_Selected excerpt_:
------
The Death of the “Absolute Interest”

[The following guest post is contributed
by Aditya Swarup, who is an
Assistant Professor at the Jindal Global Law School]
In the seemingly
complex world of corporate finance, creditors often face questions on the kind
of security that ought to be taken by the them to support the loan to the
borrower, answers to which depend on the relationship between debt and equity
of the company. A further question arises on the kind of remedy available to
the creditor if the borrower defaults in repayment of the loan – whether the
remedy is personal or proprietary in nature? This question is significant
especially in light of the introduction of the Insolvency and Bankruptcy Code,
2016 (“Insolvency Code”) and the recent amendments to the Securitisation and
Reconstruction of Financial Assets and Enforcement of Security Interests Act,
2002 (“SARFAESI Act”) (as amended on 12 August 2016) (“SARFAESI Amendments”).
In their simplest
terms, personal (or contractual) remedies are remedies that attach to the
“person”, while proprietary remedies attach to the property irrespective of the
person in possession of the property (save for a bona fide purchaser). The distinction gains significance in a
situation where the borrower is insolvent: a creditor with proprietary rights
gains priority over the general class of unsecured creditors, while a creditor
with personal remedies is in the same class as unsecured creditors. For
instance, X, acting in the capacity of a trustee, fraudulently transfers Rs. 10
crore belonging to A to company B, and B later becomes insolvent. At the time
of insolvency, B’s assets and liabilities are in the ratio of 1:4. In this
case, if A wants to exercise a personal remedy, A will only be entitled to recover
of a proportion of the liability owed to it, i.e. Rs. 2.5 crore. However, A can
also avail of a proprietary remedy claiming that since the money was
transferred fraudulently, A retained a beneficial interest in such money and
therefore can lay claim to the entire Rs. 10 crore and get it out of the asset
pool to the exclusion of all other creditors of B.
Kinds of absolute interests
In this sense,
one of the main drawbacks of personal remedies is that these remedies merely
entitle a creditor to prove the debt in liquidation of the insolvent debtor,
which generally result in recovery of little or none of the outstanding debt.
------
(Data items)
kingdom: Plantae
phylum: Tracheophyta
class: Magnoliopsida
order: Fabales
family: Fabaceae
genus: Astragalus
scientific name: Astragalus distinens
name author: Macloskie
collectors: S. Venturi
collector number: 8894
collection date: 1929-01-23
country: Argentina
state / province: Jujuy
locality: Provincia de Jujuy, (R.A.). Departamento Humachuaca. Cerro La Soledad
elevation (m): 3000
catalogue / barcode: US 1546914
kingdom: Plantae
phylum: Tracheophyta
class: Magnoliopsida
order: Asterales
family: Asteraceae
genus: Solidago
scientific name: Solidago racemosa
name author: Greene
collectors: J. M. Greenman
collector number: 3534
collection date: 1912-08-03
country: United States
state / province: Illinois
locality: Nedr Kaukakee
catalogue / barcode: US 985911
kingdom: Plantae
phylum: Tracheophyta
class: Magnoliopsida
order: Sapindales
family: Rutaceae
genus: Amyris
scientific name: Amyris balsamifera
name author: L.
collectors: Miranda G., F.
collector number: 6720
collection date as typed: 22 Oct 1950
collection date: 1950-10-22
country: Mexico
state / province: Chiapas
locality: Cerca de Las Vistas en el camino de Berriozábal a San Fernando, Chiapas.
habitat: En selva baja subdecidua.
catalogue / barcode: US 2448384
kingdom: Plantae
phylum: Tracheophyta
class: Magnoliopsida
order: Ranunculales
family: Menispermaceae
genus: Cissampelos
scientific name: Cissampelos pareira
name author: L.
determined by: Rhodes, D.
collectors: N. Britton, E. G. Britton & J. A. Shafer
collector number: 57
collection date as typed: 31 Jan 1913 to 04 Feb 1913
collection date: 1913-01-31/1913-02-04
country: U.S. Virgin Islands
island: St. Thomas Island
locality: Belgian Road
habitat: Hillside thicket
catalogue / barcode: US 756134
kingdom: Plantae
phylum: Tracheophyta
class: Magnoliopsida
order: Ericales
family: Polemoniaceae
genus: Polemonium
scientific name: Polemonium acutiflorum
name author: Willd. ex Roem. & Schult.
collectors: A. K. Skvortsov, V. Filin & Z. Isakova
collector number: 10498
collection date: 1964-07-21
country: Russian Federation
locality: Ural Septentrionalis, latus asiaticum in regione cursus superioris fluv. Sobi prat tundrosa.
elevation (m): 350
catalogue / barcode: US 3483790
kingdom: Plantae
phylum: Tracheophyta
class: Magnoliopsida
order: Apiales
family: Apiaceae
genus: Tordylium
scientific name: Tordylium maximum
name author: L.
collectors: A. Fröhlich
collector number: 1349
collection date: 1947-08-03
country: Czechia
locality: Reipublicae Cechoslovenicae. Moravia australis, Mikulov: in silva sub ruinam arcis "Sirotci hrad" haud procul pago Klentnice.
------
_Description of the task_: From the guest post on creditors' remedies above, retype the passage that begins with the words containing "Kinds of absolute" and ends with "the outstanding debt.".

_Output of the task_:
Kinds of absolute interests
In this sense,
one of the main drawbacks of personal remedies is that these remedies merely
entitle a creditor to prove the debt in liquidation of the insolvent debtor,
which generally result in recovery of little or none of the outstanding debt.